[Top] [All Lists]

Re: Revisiting RFC 2822 grammar (quoted-pair)

2004-01-18 07:45:09

Adam M. Costello wrote:

Bruce Lilly <blilly(_at_)verizon(_dot_)net> wrote:

Adam M. Costello wrote:

Consider the following example:

From: "foo\
bar" <blah(_at_)example>

You have misquoted me (or more likely, your MUA has).  The example was:

From: "foo\
bar" <blah(_at_)example>

The space before "bar" is crucial, because the alternative (without the
space) is another equally interesting example:
Yes, my MUA (Mozilla 1.6) did it.

In fact, when you presented your own example, I thought you omitted the
space deliberately:

From: "Foo Bar" <"foo\

I did. It was intended that the CRLF was part of the local-part (ignoring whether or not that was sensible or advisable). And I didn't want there to be confusion about
whether it was CRLF or CRLFSP.

I don't expect us to be able to settle this.  I think RFC 822 is not
self-consistent on this issue.

Agreed, and that's an indication in favor of deprecation.

If backslash-escaped CR and LF (ignoring NUL for the moment) were
permitted, one could have:

From: "foo\CR\LFbar" <blah(_at_)example>

etc., which ought to present no problems;

Until it gets converted to the local line-ending conventions.  Your
example contains all three possibilities: CR not followed by LF, LF not
preceeded by CR, and CRLF (terminating the field).  Imagine saving this
message to an mbox file on a Unix machine, where lines are terminated
by LF.  How will you do it?  Normally CRLF gets translated to LF, but
that's not reversible if the input already contains LF not preceeded by
In this case, there's no reason to unescape before saving, and therefore there's no
CRLF (as opposed to \CR\LF) to convert.

Conversion of line endings is tricky business, and I'd recommend against it except when saving an attachment of text type. I suspect there would be problems on many systems
saving a message with structure:

multipart/mixed, content-transfer-encoding 8bit
   application/octet-stream, content-transfer-encoding 8bit
       some binary content including 0x0a 0x0d 0x0a 0x0d

Assuming line endings must be converted, doing it correctly requires parsing the
MIME structure -- the embedded 0x0d 0x0a in the binary content must not be
altered. In the example if 0x0d 0x0a (i.e. CRLF) is converted to a lone 0x0a, the
four-octet sequence becomes the three-octet sequence 0x0a 0x0a 0x0d.  As you
noted, that's not a reversible transformation; it's likely to yield the five-octet
sequence 0x0d 0x0a 0x0d 0x0a 0x0d.

Other problems:  How would this field display?  Could it be cut and

Display is one issue. Cut and paste should be verbatim, i.e. using the on-the-wire

I think any sort of control characters in header fields, other than
CRLF (as a unit) and maybe TAB, is asking for headaches.  Even TAB is
somewhat troublesome.
True, including security implications for some control characters. Probably the safest for display purposes is to use a textual representation for control characters, possibly with some form of highlighting to avoid confusion with literal text.

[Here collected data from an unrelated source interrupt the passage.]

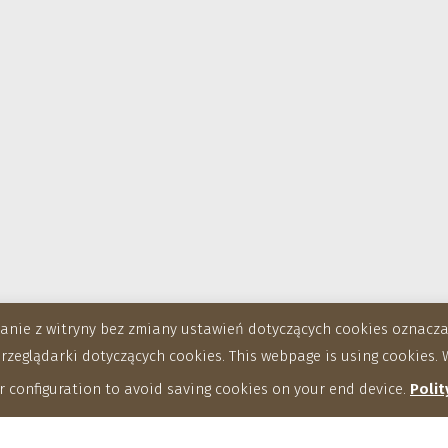
stanie z witryny bez zmiany ustawień dotyczących cookies oznac
eglądarki dotyczących cookies. This webpage is using cookies. W
 configuration to avoid saving cookies on your end device.
Polit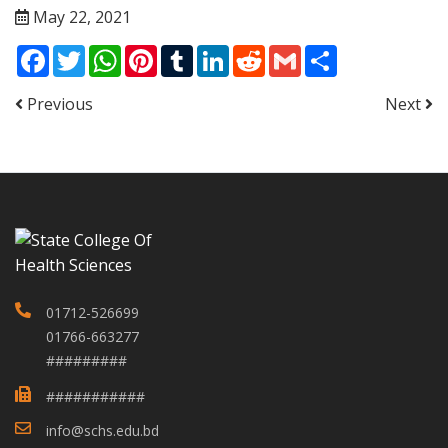
May 22, 2021
Facebook
Twitter
WhatsApp
Pinterest
Tumblr
LinkedIn
Reddit
Gmail
Share
Previous
Next
01712-526699
01766-663277
#########
###########
info@schs.edu.bd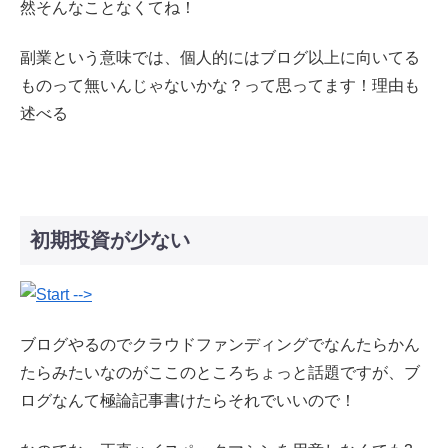
然そんなことなくてね！
副業という意味では、個人的にはブログ以上に向いてる
ものって無いんじゃないかな？って思ってます！理由も
述べる
初期投資が少ない
ブログやるのでクラウドファンディングでなんたらかん
たらみたいなのがここのところちょっと話題ですが、ブ
ログなんて極論記事書けたらそれでいいので！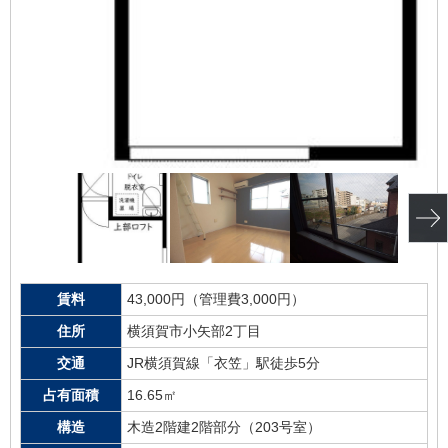
賃料
43,000円（管理費3,000円）
住所
横須賀市小矢部2丁目
交通
JR横須賀線「衣笠」駅徒歩5分
占有面積
16.65㎡
構造
木造2階建2階部分（203号室）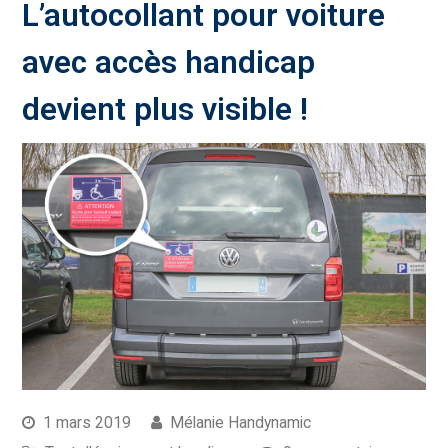
L’autocollant pour voiture
avec accès handicap
devient plus visible !
1 mars 2019
Mélanie Handynamic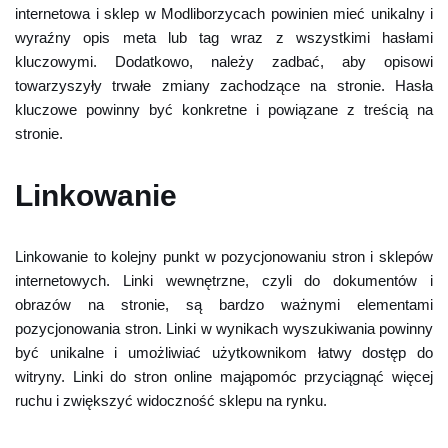
internetowa i sklep w Modliborzycach powinien mieć unikalny i
wyraźny opis meta lub tag wraz z wszystkimi hasłami
kluczowymi. Dodatkowo, należy zadbać, aby opisowi
towarzyszyły trwałe zmiany zachodzące na stronie. Hasła
kluczowe powinny być konkretne i powiązane z treścią na
stronie.
Linkowanie
Linkowanie to kolejny punkt w pozycjonowaniu stron i sklepów
internetowych. Linki wewnętrzne, czyli do dokumentów i
obrazów na stronie, są bardzo ważnymi elementami
pozycjonowania stron. Linki w wynikach wyszukiwania powinny
być unikalne i umożliwiać użytkownikom łatwy dostęp do
witryny. Linki do stron online mająpomóc przyciągnąć więcej
ruchu i zwiększyć widoczność sklepu na rynku.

P.S. The tendency of your MUA to drop spaces at the beginnings of lines
is probably related to its use (or misuse) of format=flowed.

I notice that each of your paragraphs consists of multiple "paragraphs"
in the
format=flowed sense, so that they don't actually flow, but instead end
up looking
like this paragraph.
format=flowed is another issue, regarding which I haven't yet added my 2 cents worth. So here it is, FWIW. Format=flowed is far too complex for text/plain -- it amounts to a markup language (a minimalist one, perhaps, but markup nevertheless). Implementation differences (and/or lack of implementation support) is probably indicative of the complexity and incompatibility with text/plain. IMO it would be best for it to have its own subtype,
just as other markup languages do (e.g. text/html, text/richtext).